Чем дольше Квентин продолжал обыск, тем сильнее чувствовал незримое присутствие отца в его настоящем облике. Он включил компьютер, и получасовая криптомантия вкупе с научным тыком расколола пароль («затерянный мир» – в главной роли Джефф Голдблюм)! Квентин проверил директорию – все чисто, как стеклышко. Ничего скандального. Ни дневника, ни стихов, ни любовниц, ни финансовых пирамид. Порнушки и той нет – ну, почти.
Квентин не был хакером – не успел обучиться нужным навыкам в черной технической дыре Брекбиллса, – но зачатками электромагнитной магии все же владел. Он углубился в кремниевое компьютерное нутро, нащупывая призрачными пальцами любую странность, любое несоответствие. Не может быть, чтобы совсем ничего не нашлось. Отец должен был хоть что-то ему оставить.
Ну давай же, папа. Помоги хоть немного. Папа… этого слова Квентин не произносил уже двадцать лет, даже мысленно.
На минуту он прервался и посидел просто так, окруженный тишиной зимнего пригорода. Руки дрожали. Где же оно, папа?
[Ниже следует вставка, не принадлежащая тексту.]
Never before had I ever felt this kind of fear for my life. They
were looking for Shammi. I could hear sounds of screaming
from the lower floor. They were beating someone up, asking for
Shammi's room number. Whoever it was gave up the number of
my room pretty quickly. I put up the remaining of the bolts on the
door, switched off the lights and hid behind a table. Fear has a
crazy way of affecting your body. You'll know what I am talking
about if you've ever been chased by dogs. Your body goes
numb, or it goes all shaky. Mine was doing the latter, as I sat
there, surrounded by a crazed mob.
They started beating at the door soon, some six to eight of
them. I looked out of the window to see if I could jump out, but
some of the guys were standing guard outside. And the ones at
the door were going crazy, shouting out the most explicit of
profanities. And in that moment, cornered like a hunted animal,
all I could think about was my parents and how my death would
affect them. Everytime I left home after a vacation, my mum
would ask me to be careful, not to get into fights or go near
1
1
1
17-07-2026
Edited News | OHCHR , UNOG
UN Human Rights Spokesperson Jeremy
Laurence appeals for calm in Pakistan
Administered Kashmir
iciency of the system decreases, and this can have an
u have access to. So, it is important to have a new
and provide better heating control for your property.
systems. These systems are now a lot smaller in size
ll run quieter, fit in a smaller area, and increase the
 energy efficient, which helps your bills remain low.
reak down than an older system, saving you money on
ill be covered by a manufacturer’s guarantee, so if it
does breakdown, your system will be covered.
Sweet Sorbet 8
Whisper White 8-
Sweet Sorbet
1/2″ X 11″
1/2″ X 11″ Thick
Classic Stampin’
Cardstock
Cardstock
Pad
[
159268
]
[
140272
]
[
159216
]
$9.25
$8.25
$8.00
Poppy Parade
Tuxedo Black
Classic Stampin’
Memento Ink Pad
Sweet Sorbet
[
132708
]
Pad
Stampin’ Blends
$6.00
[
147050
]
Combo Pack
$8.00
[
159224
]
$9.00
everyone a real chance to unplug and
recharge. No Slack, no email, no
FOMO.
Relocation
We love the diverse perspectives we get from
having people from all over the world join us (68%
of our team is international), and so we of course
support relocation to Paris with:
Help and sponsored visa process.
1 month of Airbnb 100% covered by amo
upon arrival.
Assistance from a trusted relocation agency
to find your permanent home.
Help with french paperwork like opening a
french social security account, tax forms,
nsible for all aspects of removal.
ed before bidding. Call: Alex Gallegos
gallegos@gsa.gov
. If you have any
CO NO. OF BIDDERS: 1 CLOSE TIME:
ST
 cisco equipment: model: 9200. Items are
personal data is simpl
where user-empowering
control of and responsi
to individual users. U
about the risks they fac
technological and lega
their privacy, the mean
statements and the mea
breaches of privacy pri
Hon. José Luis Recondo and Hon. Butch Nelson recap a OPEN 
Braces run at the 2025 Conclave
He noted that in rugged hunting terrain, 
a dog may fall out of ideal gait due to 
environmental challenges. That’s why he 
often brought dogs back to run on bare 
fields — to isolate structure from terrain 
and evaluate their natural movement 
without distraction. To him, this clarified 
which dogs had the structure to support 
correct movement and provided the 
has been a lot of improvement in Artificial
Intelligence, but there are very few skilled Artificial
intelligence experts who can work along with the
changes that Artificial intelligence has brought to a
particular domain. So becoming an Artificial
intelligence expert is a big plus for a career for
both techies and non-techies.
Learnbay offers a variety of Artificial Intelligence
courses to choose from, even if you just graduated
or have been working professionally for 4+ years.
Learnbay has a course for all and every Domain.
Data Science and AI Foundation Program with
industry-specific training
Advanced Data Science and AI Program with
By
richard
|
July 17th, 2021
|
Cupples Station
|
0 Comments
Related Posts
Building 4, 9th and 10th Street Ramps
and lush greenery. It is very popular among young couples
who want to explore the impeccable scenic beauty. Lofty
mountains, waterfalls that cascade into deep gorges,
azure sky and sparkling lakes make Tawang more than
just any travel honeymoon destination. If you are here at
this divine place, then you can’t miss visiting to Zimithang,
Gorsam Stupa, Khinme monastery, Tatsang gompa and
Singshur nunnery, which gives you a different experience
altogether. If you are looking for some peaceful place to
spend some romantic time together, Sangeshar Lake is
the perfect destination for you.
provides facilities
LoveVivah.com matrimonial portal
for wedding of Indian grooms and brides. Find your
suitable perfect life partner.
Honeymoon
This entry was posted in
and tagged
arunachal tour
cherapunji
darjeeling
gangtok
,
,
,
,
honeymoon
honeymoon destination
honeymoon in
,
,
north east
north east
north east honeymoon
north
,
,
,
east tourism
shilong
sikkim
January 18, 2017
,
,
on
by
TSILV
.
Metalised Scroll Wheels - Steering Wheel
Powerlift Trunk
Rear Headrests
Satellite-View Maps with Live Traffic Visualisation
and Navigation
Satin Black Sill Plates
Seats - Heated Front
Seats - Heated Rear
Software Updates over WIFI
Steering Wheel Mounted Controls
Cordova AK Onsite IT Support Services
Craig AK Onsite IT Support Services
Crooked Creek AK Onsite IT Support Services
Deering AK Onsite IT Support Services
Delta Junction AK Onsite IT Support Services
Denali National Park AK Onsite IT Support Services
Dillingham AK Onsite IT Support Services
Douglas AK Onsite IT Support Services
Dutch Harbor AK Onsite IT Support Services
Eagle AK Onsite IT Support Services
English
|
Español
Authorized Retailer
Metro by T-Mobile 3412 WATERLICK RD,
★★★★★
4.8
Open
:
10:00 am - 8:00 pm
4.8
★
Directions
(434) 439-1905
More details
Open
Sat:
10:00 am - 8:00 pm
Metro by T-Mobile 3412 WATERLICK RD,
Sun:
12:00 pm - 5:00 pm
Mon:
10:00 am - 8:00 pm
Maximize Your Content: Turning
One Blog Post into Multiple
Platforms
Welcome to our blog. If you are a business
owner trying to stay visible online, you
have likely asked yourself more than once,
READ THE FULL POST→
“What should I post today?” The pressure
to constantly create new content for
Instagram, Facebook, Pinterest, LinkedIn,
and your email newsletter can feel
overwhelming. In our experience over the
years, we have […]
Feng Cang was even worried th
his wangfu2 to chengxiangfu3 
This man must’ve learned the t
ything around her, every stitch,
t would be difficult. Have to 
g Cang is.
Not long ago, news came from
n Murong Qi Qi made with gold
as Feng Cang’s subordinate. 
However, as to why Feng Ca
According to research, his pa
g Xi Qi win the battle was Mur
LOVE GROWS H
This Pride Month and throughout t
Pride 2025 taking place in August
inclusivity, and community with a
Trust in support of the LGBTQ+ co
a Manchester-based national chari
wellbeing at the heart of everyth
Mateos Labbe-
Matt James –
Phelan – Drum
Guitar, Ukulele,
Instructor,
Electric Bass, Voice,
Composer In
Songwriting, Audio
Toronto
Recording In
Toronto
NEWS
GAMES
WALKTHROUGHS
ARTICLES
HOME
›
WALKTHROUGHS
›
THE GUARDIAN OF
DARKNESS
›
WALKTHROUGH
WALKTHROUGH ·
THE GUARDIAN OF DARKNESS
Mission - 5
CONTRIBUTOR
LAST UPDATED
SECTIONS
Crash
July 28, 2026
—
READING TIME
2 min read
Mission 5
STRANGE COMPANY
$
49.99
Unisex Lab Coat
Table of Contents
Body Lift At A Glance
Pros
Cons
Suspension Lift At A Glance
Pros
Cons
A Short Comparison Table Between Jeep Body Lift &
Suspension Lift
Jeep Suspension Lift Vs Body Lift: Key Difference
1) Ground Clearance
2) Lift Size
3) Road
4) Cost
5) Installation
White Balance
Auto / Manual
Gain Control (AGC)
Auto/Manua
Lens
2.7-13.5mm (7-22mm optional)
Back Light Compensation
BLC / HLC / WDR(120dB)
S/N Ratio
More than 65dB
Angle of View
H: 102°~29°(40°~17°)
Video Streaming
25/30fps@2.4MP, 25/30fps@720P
Что-то должно быть. Ты должен был оставить мне что-то. Так всегда бывает: отец не хочет посвящать сына в страшную тайну, опасаясь за его безопасность, и лишь после смерти открывает ее.
Искомое Квентин нашел не в компьютере, а в одном из шкафов: красную коробочку с каталожными карточками, засунутую за коробку с устаревшей электроникой и проводами загадочного вида – с тем, что рука не поднимается выбросить. Он перебрал карточки одну за другой: незнакомые имена, колонки цифр, плюсы и минусы. Шифр, обещающий невероятно много, если его взломать. И он взломает. Докажет, что достоин завещанного.
Секрет раскрылся минут через десять. Никакой это был не шифр, а записи давнишних игр в гольф. Квентин отшвырнул коробочку, раскидав карточки по ковру.
Страшная правда заключалась в том, что отец был как раз тем, кем казался. Не магом. Заурядным отцом, который даже единственного сына не способен любить. У Квентина никогда не было настоящего отца, вот и вся правда.
Не было и не будет уже. Квентин уронил голову на отцовский стол и стукнул по нему кулаком так, что подскочила старенькая клавиатура.
– Папа! – прорыдал он, не узнавая своего голоса. – Папа, папа!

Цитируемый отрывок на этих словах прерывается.